- What is required
Go through the material and copy every line in which "down" appears.

- Information given
=== Section Start ===

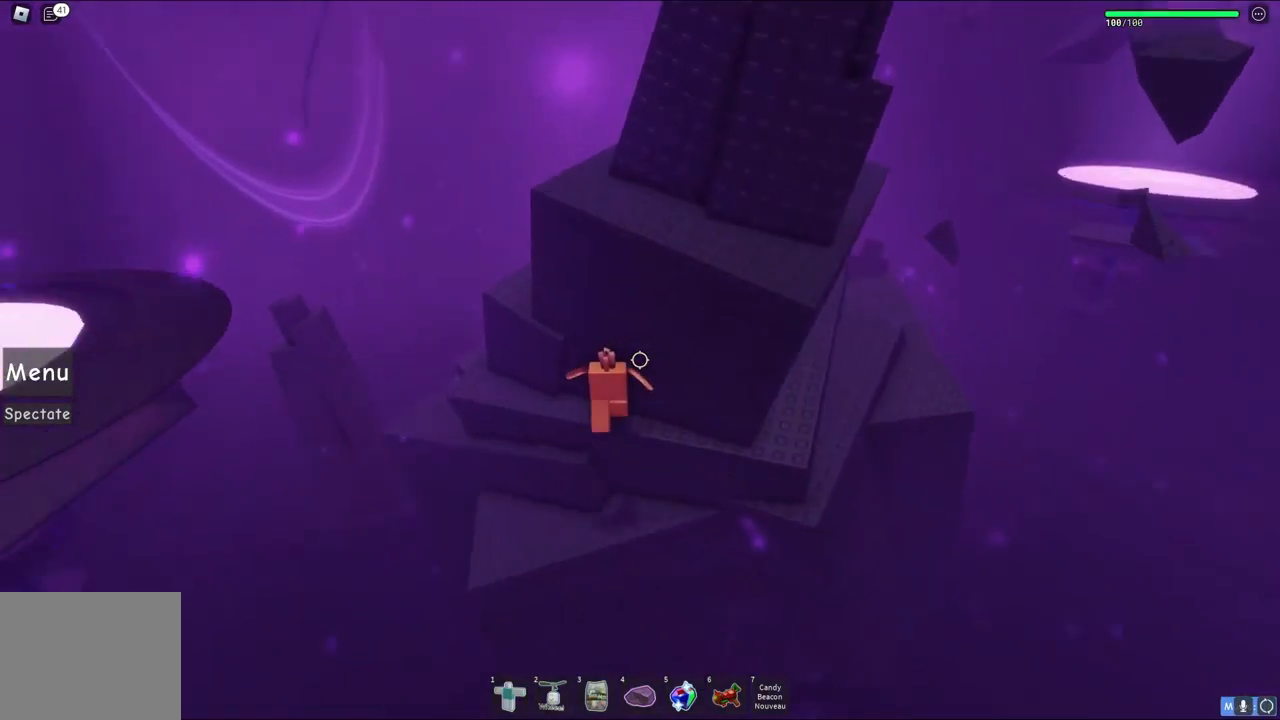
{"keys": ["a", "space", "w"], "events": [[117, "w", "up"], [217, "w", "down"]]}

=== Section End ===
=== Section Start ===

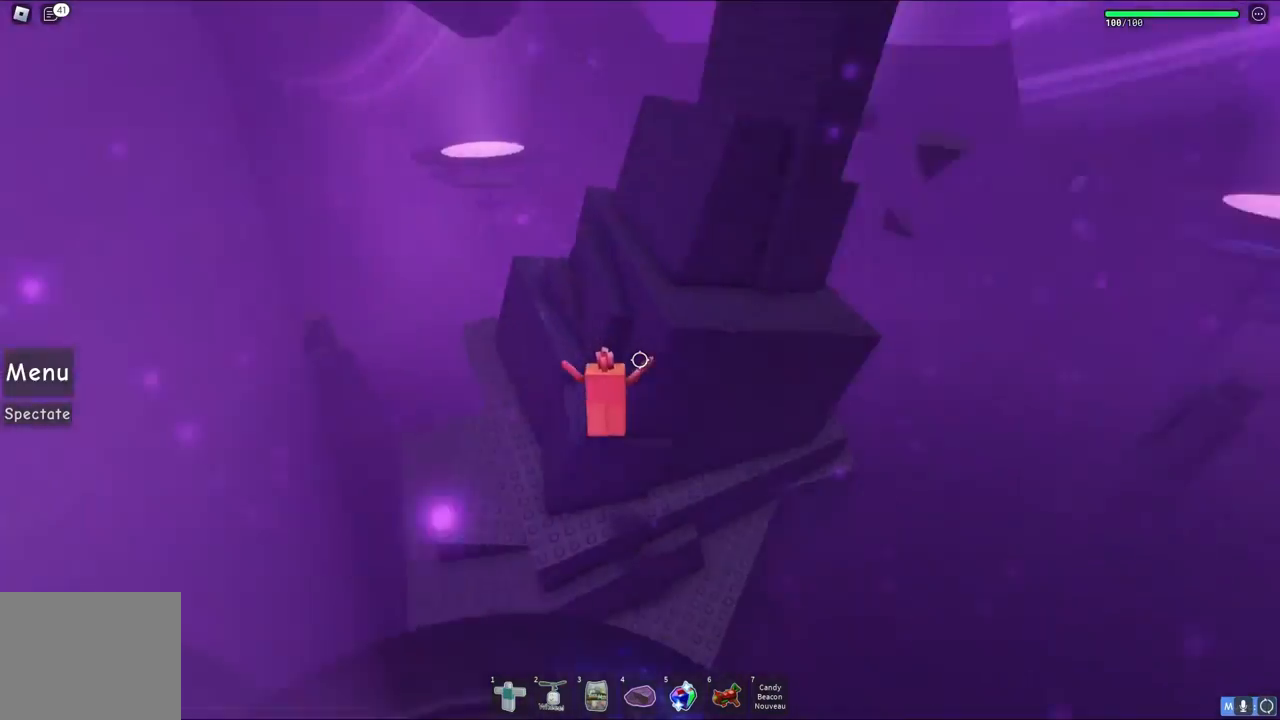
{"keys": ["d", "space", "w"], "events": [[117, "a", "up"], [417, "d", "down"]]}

=== Section End ===
=== Section Start ===

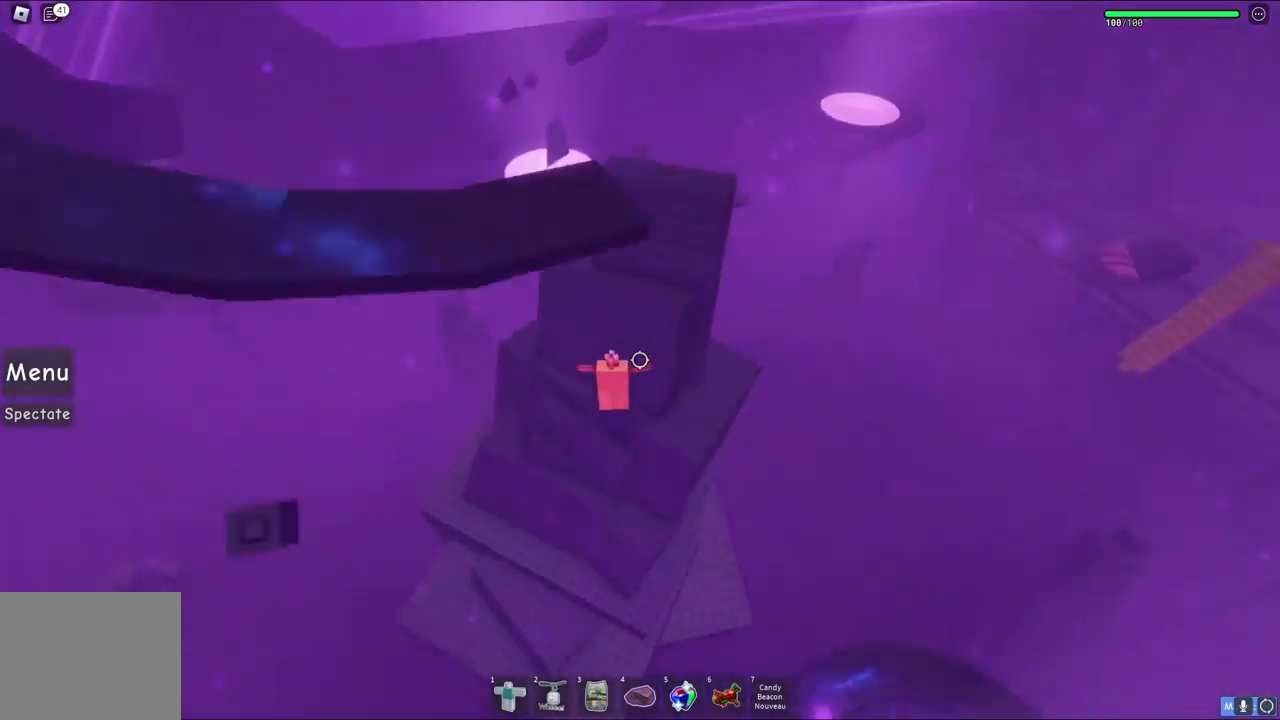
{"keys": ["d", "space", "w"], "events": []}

=== Section End ===

- Response box
{"keys": ["a", "space", "w"], "events": [[117, "w", "up"], [217, "w", "down"]]}
{"keys": ["d", "space", "w"], "events": [[117, "a", "up"], [417, "d", "down"]]}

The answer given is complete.